The idea in a nutshell: the flood makes it more costly to produce a given amount of oranges. Suppose that the market price fell. When prices go down people buy more, but the suppliers can't supply more oranges than before for less money, because their costs have gone up. So there's more demand than supply, and no equilibrium obtains.
Now let's see it formally. As lior_p wrote, the demand equation is Qd=-200*p+20000. Before the flood the supply equation is Qs1=f(p); after the flood, it is Qs2=g(p) (where f and g are some supply functions). The flood does not directly affect the demand (why should it?), so the demand equation remains the same throughout both periods.
Before the flood the equilibrium price is p', where -200*p'+20000=12000 (i.e. p'=40). We have -200*p'+20000=Qs1(p').
After the flood production costs are higher, i.e. it costs more to produce a given yield, i.e. for a given price less yield is produced, i.e. Qs2(p)<Qs1(p) for every p. The demand equation does not change, so equilibrium obtains at price p'', where -200*p''+20000=Qs2(p'').

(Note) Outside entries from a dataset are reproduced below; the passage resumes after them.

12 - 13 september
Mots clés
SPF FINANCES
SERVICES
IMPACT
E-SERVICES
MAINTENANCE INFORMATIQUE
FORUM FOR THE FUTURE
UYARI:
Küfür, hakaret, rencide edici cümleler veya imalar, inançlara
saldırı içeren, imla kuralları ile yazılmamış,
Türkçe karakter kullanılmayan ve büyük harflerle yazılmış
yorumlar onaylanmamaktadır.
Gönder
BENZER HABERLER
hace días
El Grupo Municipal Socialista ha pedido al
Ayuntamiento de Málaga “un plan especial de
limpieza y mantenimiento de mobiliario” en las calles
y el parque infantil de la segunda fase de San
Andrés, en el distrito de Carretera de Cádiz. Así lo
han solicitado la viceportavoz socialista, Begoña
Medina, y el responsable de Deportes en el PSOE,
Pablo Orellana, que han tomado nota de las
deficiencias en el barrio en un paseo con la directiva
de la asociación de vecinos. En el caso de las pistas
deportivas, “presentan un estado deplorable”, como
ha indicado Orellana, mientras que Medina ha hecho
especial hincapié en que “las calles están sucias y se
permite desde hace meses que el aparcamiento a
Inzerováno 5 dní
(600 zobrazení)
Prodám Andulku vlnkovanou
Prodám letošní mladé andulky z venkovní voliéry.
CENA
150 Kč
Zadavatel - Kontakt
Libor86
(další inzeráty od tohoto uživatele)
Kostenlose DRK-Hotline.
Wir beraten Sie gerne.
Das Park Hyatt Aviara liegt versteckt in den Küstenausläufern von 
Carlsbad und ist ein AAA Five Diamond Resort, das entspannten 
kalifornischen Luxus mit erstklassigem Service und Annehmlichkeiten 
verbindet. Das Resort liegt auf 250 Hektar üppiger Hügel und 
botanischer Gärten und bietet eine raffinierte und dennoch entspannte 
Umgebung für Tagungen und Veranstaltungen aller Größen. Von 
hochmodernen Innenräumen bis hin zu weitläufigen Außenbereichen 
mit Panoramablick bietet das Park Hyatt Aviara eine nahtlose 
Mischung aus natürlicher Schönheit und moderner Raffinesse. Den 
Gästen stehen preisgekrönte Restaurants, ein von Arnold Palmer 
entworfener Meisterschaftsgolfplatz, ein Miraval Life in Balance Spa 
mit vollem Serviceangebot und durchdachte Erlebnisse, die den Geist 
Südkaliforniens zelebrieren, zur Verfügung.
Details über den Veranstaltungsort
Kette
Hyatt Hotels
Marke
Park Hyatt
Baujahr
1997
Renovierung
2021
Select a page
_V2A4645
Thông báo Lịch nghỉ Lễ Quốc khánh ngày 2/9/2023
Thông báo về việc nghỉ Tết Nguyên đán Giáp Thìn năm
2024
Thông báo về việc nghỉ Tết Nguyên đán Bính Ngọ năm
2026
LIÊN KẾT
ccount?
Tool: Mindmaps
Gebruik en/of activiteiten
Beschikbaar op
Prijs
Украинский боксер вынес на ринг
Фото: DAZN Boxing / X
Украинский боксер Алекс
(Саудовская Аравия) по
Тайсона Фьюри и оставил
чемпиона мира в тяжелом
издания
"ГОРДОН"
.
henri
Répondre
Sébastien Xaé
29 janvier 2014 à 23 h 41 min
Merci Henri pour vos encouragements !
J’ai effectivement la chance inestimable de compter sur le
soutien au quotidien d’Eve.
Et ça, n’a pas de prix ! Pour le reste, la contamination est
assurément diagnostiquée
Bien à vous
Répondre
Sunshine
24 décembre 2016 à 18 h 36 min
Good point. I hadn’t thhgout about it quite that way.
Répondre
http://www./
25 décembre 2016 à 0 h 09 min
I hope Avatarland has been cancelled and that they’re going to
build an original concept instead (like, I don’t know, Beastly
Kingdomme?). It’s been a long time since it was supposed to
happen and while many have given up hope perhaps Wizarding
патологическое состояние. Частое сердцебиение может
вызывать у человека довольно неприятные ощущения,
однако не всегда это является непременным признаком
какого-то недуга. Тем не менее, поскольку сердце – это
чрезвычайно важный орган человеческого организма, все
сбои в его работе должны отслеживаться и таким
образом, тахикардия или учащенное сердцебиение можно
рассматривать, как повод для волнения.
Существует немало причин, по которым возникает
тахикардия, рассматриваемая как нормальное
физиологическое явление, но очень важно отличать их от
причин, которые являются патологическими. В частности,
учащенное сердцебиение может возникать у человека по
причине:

Subtract the second equation from the first to get -200(p'-p'')=Qs1(p')-Qs2(p'') or equivalently p'-p''=200*(Qs2(p'')-Qs1(p')). Now suppose, by way of contradiction, that p''<=p', i.e. 0<=p'-p''. Then 0<=200*(Qs2(p'')-Qs1(p')) or equivalently 0<=Qs2(p'')-Qs1(p'), i.e. Qs1(p')<=Qs2(p''). Since Qs2(p'')<Qs1(p'') we get Qs1(p')<Qs1(p''). But since p''<=p', Qs1(p'')<=Qs1(p') (this is true for every supply function). A contradiction! So p'<p'', i.e. the price of oranges rises after the flood, regardless of the size of the crop failure.